Bilâkis müslümanları kızdırmak maksadıyla müslümanlıktan berî olduklarını
söylerler. Bunlardan birisi "ben Muhammed (S.A.V.)'in dinindenim" yahut "İslâm
dinindenim" dese müslüman olduğuna hükmedilir.
"Beşinci sınıftan
olanlar ilh..." Bu sınıf yahudi ile hıristiyanlardır.
= Şehâdet
kelimelerini getirmekle birlikte bâtıl dinlerden berî olmanın şart kılınması
=
Bunların müslüman
olduğuna hükmedilmek için "Eşhedü enlâ ilâhe illallâh ve eşhedü enne Muhammeden
abdühû ve resûlühû" demekle birlikte "bütün bâtıl dinlerden berî olduk" demeleri
de şarttır.
İbn-i Hümam
Müsâyere adlı eserinde "Yahudi ve hıristiyanların müslüman olmaları için "Eşhedü
enlâ ilâhe illallâh ve eşhedü enne Muhammeden abdühû ve resûlühû" dedikten sonra
"bütün bâtıl dinlerden beri olduk" demelerinin şart olması kendilerine dünya
ahkâmının, yani müslümanlarla evlenmeleri, müslümanlara mirâsçı olmaları,
arkalarında namaz kılınması, öldüklerinde cenaze namazlarının kılınması,
müslüman kabristanına defnedilmeleri gibi dünya hükümlerinin tatbik edilmesi
içindir. Yoksa kendileri ile Allah Teâlâ arasındaki imânın sâbit olması için
şart değildir. Hatta onlardan bir kimse ResüI-i Ekrem Efendimizin bütün
insanlara ve cinlere Peygamber gönderilmiş olduğuna inanarak: "Eşhedü enlâ ilâhe
illallâh ve eşhedü enne Muhammeden abdühû ve resûlühû" dese Allah Teâlâ katında
imân etmiş olur." diye zikretmiştir.
Bedâyı'da
zikredilmiştir ki; yahudi veya hıristiyan olan bir kimse "şehâdet kelimelerini"

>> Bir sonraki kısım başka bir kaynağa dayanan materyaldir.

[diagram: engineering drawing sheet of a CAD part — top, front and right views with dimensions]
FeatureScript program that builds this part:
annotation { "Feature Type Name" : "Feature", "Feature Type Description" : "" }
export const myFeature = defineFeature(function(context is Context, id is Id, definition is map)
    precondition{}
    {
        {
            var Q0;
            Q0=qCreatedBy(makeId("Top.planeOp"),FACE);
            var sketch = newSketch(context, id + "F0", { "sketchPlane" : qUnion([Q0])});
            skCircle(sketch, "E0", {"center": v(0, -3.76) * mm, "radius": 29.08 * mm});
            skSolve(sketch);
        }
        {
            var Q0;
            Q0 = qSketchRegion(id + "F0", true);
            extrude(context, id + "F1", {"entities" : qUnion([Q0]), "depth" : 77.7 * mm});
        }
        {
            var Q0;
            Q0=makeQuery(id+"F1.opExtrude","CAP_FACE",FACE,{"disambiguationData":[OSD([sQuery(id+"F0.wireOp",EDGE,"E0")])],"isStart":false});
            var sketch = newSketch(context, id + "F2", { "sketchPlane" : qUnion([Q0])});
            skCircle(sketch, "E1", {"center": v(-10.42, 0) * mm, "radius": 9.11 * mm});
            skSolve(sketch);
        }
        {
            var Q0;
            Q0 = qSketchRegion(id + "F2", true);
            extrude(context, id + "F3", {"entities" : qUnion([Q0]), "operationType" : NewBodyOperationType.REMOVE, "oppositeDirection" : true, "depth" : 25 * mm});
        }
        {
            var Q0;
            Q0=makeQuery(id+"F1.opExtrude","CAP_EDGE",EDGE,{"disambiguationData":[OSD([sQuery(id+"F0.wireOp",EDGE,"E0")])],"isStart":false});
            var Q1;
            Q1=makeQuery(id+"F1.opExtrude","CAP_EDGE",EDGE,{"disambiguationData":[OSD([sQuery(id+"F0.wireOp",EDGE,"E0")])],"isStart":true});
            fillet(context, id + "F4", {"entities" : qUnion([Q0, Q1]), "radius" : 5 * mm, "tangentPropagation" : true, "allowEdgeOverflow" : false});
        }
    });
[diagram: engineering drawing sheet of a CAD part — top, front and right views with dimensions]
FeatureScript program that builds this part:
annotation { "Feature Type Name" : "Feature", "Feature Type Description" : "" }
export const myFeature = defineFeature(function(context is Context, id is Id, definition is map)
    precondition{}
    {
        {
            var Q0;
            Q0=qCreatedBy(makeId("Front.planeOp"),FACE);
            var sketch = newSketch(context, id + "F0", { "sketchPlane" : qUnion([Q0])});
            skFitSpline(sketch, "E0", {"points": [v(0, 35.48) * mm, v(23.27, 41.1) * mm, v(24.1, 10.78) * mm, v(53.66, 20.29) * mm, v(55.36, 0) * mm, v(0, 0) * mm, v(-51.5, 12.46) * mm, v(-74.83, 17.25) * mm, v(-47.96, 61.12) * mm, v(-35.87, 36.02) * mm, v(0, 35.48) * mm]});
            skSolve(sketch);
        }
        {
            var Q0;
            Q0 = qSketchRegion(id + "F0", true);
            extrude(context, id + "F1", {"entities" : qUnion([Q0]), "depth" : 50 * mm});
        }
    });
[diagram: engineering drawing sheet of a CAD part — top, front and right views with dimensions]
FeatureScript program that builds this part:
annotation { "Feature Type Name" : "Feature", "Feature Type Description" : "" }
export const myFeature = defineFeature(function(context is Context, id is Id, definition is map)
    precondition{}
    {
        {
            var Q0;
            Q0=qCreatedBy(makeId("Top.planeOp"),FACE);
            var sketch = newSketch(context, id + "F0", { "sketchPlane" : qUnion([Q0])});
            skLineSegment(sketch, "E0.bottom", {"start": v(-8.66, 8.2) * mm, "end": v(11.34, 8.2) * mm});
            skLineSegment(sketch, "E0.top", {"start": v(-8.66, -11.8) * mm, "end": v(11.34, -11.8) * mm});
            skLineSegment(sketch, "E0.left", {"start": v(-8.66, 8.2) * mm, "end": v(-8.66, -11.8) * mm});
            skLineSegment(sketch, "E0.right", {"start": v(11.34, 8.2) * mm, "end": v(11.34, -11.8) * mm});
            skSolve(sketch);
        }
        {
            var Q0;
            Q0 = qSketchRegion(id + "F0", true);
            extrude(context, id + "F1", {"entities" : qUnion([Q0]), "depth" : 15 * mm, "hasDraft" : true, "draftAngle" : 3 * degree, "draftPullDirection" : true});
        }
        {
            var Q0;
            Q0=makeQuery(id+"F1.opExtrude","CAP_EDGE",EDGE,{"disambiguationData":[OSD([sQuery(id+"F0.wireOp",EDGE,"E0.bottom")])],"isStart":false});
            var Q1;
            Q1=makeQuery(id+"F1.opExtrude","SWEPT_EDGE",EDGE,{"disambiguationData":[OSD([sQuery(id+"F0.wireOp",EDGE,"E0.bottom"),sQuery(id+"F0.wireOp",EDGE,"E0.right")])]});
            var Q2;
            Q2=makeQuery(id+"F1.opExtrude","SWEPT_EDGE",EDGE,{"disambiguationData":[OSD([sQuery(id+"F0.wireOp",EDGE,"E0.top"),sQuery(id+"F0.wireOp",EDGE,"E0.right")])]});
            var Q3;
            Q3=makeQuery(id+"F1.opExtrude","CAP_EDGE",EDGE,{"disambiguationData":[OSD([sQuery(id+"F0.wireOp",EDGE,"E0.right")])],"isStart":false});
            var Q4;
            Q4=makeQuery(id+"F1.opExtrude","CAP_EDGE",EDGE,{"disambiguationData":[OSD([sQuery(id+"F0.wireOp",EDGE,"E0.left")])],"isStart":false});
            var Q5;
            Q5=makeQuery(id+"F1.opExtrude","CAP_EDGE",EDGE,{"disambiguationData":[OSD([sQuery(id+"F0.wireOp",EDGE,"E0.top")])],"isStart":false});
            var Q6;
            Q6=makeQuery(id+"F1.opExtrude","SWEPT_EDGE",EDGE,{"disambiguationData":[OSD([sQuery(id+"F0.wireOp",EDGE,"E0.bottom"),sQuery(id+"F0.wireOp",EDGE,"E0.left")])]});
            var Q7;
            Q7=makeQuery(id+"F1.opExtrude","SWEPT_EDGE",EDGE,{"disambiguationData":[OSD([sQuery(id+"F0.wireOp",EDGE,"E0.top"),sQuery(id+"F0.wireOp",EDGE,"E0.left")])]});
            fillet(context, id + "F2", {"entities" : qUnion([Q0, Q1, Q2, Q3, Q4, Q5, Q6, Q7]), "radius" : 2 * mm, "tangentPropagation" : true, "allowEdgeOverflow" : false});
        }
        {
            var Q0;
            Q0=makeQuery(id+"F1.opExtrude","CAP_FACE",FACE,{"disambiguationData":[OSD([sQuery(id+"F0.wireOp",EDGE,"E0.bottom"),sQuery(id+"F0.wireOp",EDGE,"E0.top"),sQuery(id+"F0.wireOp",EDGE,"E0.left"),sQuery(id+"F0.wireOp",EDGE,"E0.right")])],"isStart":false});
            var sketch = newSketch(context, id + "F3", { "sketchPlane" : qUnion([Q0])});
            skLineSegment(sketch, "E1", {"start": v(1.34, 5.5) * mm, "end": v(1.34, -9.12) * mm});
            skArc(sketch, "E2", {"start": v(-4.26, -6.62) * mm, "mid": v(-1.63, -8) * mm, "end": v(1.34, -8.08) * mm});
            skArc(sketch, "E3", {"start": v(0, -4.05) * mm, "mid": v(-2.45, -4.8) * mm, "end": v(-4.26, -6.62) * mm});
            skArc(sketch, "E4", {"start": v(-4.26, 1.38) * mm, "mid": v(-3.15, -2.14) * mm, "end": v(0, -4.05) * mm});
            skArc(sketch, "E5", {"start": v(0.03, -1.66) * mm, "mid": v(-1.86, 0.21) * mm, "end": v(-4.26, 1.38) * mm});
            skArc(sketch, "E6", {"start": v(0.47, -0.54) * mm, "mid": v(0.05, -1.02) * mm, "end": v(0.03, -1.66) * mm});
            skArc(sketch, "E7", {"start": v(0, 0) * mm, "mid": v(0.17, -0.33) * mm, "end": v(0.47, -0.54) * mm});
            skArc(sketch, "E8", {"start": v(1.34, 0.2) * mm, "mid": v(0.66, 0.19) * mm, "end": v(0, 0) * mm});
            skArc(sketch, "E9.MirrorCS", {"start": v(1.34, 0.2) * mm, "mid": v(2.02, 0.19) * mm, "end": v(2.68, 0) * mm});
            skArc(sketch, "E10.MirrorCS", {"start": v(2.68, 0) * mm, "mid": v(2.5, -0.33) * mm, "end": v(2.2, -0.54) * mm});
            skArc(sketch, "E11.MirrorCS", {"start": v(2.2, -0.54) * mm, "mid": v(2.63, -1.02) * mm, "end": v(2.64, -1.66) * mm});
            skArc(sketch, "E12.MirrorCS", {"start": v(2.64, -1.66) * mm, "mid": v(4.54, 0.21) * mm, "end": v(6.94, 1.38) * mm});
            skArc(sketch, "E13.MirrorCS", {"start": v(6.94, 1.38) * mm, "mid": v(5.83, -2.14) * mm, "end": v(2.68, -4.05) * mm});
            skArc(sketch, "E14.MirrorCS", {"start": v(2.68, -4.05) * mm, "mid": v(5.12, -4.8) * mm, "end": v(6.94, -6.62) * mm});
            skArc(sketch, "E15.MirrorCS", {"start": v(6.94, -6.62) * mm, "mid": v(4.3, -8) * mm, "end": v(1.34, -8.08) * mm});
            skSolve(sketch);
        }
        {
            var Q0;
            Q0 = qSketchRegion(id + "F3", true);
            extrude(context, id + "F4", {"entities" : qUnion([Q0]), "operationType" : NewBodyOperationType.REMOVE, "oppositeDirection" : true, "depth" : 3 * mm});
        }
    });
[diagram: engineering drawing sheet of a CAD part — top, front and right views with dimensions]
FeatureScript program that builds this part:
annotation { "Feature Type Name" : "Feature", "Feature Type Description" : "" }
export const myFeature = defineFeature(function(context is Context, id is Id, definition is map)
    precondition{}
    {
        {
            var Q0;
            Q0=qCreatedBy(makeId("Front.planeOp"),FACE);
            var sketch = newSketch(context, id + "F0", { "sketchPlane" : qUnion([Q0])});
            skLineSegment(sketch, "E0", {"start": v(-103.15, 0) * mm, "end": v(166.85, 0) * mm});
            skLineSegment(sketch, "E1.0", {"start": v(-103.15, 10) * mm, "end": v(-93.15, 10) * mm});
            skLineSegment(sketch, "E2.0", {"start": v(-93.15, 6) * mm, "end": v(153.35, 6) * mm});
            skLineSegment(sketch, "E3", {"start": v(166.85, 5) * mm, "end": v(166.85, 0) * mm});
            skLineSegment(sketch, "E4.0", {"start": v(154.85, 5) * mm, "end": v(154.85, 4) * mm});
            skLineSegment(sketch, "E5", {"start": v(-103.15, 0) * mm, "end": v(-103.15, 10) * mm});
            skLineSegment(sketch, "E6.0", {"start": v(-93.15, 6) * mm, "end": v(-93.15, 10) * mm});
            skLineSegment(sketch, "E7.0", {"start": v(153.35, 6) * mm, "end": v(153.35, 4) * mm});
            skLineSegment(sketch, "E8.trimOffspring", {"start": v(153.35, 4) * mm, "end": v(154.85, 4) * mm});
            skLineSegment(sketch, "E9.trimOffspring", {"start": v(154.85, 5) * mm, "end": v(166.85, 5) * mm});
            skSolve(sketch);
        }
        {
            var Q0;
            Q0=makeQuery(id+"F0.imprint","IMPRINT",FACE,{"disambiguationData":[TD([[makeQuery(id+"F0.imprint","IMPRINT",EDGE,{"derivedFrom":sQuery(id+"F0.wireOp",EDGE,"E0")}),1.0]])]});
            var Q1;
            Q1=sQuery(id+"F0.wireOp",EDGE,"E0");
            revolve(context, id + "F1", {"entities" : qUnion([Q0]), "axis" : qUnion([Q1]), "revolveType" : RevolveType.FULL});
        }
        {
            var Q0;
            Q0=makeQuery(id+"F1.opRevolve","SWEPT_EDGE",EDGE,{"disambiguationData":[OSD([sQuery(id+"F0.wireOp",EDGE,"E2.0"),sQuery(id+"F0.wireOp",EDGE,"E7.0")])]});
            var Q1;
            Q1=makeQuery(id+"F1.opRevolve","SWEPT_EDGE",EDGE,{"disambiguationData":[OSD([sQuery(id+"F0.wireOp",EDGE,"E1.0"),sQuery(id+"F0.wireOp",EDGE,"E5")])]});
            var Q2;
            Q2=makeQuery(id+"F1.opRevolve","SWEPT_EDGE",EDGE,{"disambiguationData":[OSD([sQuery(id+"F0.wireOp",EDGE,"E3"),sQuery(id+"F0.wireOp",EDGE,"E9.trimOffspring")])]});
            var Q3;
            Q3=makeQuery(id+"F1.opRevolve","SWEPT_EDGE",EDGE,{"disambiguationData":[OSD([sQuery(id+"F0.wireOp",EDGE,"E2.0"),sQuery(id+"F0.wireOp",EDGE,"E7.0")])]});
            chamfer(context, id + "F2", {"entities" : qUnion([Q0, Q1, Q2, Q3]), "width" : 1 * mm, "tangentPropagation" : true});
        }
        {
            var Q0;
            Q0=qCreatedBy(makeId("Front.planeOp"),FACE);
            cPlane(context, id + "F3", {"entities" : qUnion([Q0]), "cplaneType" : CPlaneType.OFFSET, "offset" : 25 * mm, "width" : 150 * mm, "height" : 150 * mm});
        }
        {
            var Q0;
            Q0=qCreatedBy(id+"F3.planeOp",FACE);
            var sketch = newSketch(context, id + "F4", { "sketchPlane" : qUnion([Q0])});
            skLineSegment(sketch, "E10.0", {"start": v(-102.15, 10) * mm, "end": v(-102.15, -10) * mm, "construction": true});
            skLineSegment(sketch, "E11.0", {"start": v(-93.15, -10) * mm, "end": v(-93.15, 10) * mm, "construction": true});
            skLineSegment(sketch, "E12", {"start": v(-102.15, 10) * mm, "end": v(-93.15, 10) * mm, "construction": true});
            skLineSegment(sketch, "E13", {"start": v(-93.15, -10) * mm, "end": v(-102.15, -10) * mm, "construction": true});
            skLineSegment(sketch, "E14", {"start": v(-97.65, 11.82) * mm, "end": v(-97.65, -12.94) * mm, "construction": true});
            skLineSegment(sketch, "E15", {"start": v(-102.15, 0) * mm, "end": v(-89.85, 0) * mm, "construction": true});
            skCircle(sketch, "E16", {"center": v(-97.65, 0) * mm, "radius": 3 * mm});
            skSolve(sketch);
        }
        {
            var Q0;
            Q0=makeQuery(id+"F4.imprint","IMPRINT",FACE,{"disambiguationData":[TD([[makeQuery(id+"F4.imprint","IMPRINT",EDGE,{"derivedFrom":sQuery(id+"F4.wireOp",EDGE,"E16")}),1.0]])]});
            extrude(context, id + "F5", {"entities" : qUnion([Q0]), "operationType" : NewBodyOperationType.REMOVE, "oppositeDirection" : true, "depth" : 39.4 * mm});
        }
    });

söylese "kendi bâtıl dinimden berî oldum" demedikçe müslüman olduğuna
hükmedilmez.
Muhît sahibi şunu
ilave etmiştir: "Kendi bâtıl dinimden beri oldum" dedikten sonra "İslâm dinine
girdim" demedikçe müslüman olduğuna hüküm verilmez. Çünkü o kimse yahudi ise
yahudilikten çıkıp hıristiyan dinine, hıristiyan ise hıristiyanlıktan çıkıp
yahudi dinine girmiş olabilir. Fakat kendi dinimden çıktım ve İslâm dinine
girdim dediği takdirde böyle bir ihtimal kalmaz.
Bazı fukahâ "islâm
dinine girdim" deyip "kendi dinimden çıktım" demese bile yine müslüman olduğuna
hükmedilir. Çünkü "islâm dinine girdim" demesi, "eski dinimden çıktım" mânâsını
ifade etmektedir, demişlerdir. Siyer-i Kebîr'de de böyle
zikredilmiştir.
Ben derim ki "Kendi
dinimden beri oldum" dediği takdirde "İslâm dinine girdim" demesi de şarttır.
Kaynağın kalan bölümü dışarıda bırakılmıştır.